The Lord Ordinary pronounced the following interlocutor and note: ‘The Lord Ordinary having considered the summons, and sup-plementary summons and dilatory defences to both actions, conjoins the same; and having heard the counsel for the parties thereon, repels these defences; and the defenders intimating their intention to reclaim, finds them liable in the expenses of this part of the discussion.’
Note .—‘1. None of the authorities relied on by the defenders support the first defence; the pursuers being not mere burgesses, but a minority of the Town-Council. 2. The second defence overlooks that the pursuers do not merely seek to have the act of Council rescinded, but to have it declared illegal ; without which it might be re-enacted at pleasure. 3. The 3. Geo.
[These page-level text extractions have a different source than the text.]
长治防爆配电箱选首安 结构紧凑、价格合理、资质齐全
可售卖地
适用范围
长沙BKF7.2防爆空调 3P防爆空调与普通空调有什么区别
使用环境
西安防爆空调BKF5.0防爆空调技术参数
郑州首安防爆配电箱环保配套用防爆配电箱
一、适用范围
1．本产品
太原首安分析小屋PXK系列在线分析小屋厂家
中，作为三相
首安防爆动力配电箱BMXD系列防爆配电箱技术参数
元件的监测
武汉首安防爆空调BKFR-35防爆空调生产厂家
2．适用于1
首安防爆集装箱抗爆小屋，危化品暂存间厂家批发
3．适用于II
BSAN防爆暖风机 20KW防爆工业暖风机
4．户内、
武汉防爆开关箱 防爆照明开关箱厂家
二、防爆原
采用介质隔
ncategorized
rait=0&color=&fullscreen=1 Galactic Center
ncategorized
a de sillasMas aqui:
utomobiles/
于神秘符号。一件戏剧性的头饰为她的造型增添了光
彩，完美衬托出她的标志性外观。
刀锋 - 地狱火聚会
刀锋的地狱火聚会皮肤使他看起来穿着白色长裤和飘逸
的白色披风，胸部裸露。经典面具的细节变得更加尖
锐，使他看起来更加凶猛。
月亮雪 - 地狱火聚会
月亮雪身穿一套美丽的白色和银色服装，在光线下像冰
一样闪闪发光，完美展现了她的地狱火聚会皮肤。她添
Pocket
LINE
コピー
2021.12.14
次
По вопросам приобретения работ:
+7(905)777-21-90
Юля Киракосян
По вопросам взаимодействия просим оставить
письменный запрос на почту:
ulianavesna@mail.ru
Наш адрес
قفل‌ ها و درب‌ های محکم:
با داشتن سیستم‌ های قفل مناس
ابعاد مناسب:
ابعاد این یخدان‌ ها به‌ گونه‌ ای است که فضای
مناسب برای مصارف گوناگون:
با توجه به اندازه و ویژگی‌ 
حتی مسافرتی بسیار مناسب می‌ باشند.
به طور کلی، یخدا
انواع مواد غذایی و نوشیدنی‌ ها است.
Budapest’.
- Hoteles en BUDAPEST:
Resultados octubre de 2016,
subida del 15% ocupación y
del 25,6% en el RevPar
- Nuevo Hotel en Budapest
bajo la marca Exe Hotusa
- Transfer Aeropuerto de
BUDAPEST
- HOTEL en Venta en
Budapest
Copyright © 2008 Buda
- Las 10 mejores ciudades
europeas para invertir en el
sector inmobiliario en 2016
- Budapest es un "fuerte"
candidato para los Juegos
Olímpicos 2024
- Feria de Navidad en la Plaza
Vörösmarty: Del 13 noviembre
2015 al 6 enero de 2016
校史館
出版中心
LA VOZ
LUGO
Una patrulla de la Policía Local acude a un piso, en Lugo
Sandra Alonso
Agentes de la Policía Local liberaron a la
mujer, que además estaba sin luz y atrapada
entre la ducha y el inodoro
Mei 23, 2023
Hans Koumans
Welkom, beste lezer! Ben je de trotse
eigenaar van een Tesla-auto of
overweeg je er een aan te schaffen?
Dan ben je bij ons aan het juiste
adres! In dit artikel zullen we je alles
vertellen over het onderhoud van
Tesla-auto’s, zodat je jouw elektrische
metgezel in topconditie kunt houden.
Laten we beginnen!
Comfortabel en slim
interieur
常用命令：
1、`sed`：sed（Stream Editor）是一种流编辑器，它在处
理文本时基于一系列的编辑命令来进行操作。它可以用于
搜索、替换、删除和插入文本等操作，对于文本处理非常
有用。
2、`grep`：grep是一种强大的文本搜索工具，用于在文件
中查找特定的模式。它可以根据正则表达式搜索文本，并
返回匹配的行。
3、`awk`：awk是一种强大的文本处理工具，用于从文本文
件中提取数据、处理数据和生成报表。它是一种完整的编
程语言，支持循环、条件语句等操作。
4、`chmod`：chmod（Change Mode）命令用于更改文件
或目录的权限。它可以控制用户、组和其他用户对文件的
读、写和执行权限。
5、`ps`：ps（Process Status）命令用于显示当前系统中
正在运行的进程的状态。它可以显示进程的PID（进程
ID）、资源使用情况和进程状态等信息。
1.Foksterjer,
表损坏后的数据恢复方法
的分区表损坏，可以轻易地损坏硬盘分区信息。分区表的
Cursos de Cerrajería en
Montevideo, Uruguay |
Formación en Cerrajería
IV. cap. 91, applies to cases of accounting and of alienation , not to proceedings like the one now challenged.’
Rutherfurd and Marshall founded on the case of the Magistrates of Inverury, 14th Dec. 1820, Ersk . i. 4. 23, and Magistrates of Lauder, 17th May 1821, to shew that private burgesses have no title to sue Magistrates for alleged acts of mal-administration of burgh property. They also pleaded that the Court of Exchequer was the proper court for a question of this kind.
An objection was taken to the mode of procedure, by which they bring parties into Court. A discussion took place on that. I give no opinion. I don't understand that the objection was sustained.